The current rate of 9.62% is the lowest it's ever been, and its never changed drastically.
It's just FUD to claim that it'll drop to 3%.
Also, you're locked in, you can't touch the money for a year, and there's a penalty for withdraw before year 5. It's designed as a safe saving instrument, not a stock market replacement.
I, for one, am glad to have invested every year. It's a nice emergency fund.

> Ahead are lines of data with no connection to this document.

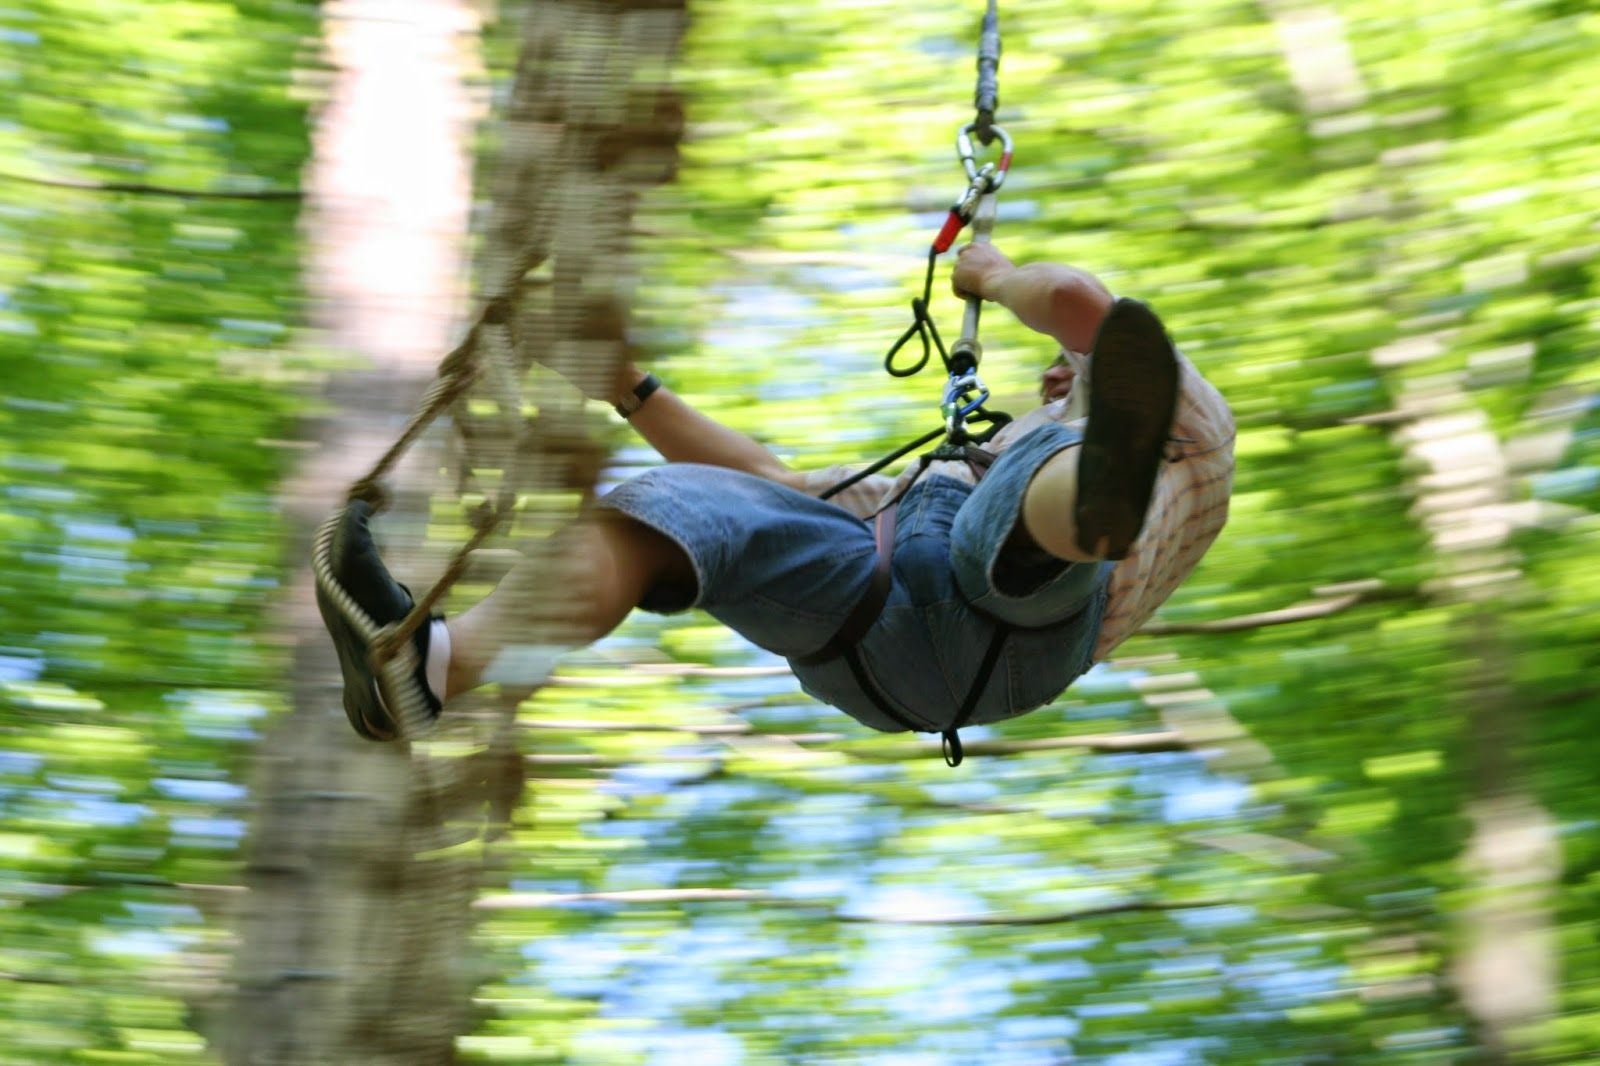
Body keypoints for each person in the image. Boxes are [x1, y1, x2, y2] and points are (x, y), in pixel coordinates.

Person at [318, 243, 1235, 753]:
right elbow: (773, 485)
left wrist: (989, 277)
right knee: (671, 512)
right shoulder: (936, 483)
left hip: (1016, 626)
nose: (1050, 374)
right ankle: (434, 667)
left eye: (1070, 368)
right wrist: (626, 386)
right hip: (883, 623)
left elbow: (1072, 297)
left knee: (1042, 486)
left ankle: (1081, 506)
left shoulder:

Recommend doing the math yourself as a sanity check using the composite rate formula in conjunction with historical fixed and semiannual inflation rate tables. The implication is that either the composite rate formula or the historical composite rate table is in gross error, where the latter is much more likely given a naive understanding of what the instrument's intent is.
In my previous remark, turns out that the root of the error was in too quickly and incorrectly concluding (admittedly having never purchased these bonds before and only learning of them this year as we went into a bear market) that both the fixed and inflation rate components were subject to change every six months.
It wasn't until I saw your follow-up today and attempted to revisit details without bias that I noticed this linked chart[1] which made it immediately clear what critical bit of conditional detail I had missed, that is, the fixed rate component is determined at the time of initial bond purchase and persists unchanged for the life of the instrument...whoops!
To be fair, my original remark was in response to your assertion that "the current rate of 9.62% is the lowest it's ever been, and its never changed drastically." Even with my now corrected understanding, this assertion still doesn't stand in my mind given the linked table demonstrates that the prevailing 9.62% composite rate approaches historically high levels independent of original purchase date, and although variable returns ranging from 0% to 10+% depending on issue date is agreeably not drastic to someone as young as me, it's nevertheless pretty subjective, e.g. if you bought between 05/20-10/20, you'd have seen variable APY ranging from 1.06% to 9.62%, which is objectively pretty volatile.